Biogas as a substitute for conventional fuels for cooking
La Angostura, hydroelectric dam in Turrialba, Costa Rica

05/24/2015

In the upper area of La Angostura, the hydroelectric dam in Turrialba, Costa Rica, the Costa Rican Electricity Institute (ICE) and the Ministry of Agriculture and Livestock (MAG) work with 250 dairy farmers to strengthen their technical capacities related to integrated manure management. The aim is for the farmers to increase their use of cut and carry pastures, improve grazing management, use bio-digesters, and utilize the solid manure as fertilizer. ICE and MAG offer the farmers partial assistance with the installation of bio-digesters and rest areas for cows. The integrated manure management that ICE and MAG are promoting is an important win-win situation: it lowers production costs for farming families, decreases the environment of production by reducing emissions, and improves operation of the hydroelectric dam.
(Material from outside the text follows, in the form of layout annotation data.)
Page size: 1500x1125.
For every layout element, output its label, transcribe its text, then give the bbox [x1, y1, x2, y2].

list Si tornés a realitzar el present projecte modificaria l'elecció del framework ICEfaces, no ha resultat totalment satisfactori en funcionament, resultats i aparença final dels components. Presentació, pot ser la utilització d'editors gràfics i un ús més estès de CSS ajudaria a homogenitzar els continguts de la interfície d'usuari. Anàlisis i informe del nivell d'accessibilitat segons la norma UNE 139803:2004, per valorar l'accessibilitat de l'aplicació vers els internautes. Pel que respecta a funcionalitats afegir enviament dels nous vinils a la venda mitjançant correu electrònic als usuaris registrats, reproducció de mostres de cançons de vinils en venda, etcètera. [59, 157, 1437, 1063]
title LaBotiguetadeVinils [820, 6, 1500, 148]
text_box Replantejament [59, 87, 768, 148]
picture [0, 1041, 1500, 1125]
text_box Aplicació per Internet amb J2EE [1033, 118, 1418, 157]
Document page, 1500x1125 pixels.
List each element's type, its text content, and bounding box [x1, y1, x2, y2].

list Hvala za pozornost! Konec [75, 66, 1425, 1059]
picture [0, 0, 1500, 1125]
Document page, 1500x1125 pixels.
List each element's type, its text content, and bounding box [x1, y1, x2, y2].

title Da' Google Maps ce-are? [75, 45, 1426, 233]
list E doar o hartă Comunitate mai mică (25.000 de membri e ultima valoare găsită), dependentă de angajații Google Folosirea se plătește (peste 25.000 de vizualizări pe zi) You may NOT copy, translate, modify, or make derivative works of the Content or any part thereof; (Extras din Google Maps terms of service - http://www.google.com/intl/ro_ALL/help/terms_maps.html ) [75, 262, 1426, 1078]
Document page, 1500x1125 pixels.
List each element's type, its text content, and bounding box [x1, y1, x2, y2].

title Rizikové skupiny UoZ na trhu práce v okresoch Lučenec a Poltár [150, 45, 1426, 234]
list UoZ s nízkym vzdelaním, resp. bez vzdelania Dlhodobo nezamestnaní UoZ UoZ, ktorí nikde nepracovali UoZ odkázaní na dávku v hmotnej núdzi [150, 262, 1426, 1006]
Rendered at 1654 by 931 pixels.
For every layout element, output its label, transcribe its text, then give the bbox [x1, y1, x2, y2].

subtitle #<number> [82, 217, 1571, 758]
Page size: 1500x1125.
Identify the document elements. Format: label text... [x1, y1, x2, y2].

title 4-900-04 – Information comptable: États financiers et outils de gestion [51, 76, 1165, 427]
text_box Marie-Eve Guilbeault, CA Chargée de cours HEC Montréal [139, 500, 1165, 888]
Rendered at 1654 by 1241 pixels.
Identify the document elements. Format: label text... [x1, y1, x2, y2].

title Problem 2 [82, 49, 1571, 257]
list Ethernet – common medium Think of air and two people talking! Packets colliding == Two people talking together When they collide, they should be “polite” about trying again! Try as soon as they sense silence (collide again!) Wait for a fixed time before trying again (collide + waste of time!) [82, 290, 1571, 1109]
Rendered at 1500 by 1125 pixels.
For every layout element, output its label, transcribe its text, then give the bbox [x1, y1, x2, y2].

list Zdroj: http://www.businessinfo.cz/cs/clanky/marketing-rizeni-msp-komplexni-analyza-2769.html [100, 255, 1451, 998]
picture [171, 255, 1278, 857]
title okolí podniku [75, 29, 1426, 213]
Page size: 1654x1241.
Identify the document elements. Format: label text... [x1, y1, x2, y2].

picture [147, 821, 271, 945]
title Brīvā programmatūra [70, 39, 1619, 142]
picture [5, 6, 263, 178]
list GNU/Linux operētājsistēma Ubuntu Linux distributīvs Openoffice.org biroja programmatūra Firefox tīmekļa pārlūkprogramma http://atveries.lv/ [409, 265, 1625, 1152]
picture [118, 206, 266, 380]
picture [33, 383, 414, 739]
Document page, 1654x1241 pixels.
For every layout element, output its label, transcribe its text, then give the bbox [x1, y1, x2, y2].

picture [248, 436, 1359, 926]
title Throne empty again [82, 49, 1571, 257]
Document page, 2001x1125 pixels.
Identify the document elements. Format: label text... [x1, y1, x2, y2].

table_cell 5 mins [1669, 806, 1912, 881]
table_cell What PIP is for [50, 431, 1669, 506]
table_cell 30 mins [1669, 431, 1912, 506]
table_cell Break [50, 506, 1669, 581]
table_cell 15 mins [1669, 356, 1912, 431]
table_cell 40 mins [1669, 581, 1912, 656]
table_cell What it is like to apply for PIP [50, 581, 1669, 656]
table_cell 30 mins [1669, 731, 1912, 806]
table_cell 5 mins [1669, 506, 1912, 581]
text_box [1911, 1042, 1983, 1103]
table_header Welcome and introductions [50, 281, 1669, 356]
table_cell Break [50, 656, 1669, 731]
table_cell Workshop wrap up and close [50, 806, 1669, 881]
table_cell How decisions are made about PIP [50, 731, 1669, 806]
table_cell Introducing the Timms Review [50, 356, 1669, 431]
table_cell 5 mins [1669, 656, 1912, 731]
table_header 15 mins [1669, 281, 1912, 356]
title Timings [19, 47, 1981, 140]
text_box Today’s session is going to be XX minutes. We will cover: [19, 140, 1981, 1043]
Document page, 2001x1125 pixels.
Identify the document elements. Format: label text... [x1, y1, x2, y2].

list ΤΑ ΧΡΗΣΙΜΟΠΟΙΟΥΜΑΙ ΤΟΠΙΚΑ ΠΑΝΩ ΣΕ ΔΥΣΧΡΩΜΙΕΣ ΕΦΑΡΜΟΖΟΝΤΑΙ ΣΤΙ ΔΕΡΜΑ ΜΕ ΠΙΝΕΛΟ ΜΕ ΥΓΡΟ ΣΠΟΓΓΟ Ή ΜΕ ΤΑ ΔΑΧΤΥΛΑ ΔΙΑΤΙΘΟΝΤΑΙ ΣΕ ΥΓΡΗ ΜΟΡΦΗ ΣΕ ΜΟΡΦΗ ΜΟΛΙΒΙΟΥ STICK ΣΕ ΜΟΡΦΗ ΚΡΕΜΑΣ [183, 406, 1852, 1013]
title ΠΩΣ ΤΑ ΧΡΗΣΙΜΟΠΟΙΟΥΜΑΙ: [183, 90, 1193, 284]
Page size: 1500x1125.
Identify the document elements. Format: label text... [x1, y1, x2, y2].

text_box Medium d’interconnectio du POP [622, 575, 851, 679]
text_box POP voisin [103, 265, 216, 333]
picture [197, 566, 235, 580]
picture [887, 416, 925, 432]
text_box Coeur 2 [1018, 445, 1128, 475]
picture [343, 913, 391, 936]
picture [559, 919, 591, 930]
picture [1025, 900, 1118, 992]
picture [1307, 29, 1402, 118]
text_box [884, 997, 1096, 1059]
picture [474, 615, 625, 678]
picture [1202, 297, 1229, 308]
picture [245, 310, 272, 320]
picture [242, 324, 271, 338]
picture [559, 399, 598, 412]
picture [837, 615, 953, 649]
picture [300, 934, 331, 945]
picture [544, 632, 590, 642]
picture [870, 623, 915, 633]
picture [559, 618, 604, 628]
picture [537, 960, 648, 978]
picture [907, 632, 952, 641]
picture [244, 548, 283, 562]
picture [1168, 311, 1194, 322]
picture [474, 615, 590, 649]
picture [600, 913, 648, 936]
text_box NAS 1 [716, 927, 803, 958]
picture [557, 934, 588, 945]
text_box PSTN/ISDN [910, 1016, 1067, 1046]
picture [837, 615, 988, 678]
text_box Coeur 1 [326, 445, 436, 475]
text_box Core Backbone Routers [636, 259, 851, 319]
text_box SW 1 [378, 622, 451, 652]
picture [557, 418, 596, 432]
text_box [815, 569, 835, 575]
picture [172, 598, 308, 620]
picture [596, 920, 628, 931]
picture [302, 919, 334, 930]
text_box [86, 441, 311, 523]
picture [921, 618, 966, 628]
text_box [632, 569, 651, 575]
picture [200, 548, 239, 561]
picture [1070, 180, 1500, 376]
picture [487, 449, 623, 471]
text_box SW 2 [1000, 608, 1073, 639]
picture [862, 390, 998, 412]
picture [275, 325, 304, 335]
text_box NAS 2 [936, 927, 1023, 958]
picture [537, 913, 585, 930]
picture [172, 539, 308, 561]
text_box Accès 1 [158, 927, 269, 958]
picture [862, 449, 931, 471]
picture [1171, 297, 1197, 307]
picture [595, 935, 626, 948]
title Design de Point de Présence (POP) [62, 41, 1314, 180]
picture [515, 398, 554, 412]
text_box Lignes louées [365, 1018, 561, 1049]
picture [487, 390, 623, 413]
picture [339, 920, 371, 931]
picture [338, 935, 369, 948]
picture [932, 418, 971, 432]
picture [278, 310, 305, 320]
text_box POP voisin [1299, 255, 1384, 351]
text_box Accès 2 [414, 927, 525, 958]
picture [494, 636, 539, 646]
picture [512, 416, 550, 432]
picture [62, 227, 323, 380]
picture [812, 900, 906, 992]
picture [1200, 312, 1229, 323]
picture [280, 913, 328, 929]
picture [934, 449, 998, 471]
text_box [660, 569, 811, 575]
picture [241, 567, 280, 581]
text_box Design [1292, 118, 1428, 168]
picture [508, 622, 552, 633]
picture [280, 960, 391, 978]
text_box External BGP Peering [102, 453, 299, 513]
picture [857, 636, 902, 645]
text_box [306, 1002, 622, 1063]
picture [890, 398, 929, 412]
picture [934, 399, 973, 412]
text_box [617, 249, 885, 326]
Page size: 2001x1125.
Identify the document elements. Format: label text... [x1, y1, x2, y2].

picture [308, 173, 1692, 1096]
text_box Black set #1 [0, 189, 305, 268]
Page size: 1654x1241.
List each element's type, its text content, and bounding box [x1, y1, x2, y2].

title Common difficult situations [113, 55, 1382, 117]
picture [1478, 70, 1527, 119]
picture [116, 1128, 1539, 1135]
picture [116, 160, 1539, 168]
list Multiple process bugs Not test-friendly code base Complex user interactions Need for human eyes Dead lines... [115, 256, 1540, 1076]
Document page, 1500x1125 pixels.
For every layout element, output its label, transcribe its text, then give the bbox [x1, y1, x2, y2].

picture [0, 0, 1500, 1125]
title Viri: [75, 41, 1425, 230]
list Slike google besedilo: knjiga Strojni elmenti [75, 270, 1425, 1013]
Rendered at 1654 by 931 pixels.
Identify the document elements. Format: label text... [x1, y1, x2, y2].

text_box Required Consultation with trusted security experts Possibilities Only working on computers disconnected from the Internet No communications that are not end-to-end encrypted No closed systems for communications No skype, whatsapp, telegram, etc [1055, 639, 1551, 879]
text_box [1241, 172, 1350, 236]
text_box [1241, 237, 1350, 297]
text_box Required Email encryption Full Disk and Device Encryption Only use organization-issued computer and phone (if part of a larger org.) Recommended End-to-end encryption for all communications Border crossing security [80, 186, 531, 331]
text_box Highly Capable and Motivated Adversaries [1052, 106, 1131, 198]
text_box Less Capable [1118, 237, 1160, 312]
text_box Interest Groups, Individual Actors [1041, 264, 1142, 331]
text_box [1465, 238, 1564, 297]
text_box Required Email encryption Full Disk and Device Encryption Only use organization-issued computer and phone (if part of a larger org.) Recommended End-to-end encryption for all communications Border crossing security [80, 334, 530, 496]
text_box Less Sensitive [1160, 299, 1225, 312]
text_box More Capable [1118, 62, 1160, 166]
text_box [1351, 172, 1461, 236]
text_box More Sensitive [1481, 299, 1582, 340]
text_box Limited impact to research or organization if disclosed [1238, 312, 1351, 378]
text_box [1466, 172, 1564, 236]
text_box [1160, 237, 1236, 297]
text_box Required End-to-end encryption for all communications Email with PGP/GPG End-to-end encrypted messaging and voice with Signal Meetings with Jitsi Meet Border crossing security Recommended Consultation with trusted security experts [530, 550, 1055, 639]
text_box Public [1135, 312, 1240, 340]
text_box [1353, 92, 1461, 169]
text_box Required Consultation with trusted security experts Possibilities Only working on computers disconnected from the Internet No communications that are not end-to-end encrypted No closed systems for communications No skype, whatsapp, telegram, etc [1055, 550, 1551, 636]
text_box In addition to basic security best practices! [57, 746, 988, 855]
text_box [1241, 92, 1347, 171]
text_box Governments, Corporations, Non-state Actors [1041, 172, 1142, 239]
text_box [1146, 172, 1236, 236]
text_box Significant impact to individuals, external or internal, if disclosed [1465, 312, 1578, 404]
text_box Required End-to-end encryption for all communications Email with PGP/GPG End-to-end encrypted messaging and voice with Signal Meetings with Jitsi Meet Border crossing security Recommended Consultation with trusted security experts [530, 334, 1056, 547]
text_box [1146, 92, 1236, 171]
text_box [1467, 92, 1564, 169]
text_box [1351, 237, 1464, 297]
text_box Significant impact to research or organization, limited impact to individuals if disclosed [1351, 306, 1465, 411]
The farming families reduced their energy bills by up to 50% by utilizing the biogas. At the same time the farmers could reduce their purchases of synthetic fertilizers by up to 50% by collecting and drying the manure from the rest areas and using it to fertilize both grazing and cut-and-carry pastures. This practice also leads to less mastitis in the dairy cows, yielding further gains for the farmers.
The situation is a win for ICE too, as these practices help to reduce sedimentation in the dam reservoir from run-off solid manure. Less sedimentation lowers the maintenance costs and increases the lifespan of the hydroelectric dam.
The practices also reduce methane emissions from animal manure and nitrous oxide emissions from using synthetic fertilizers.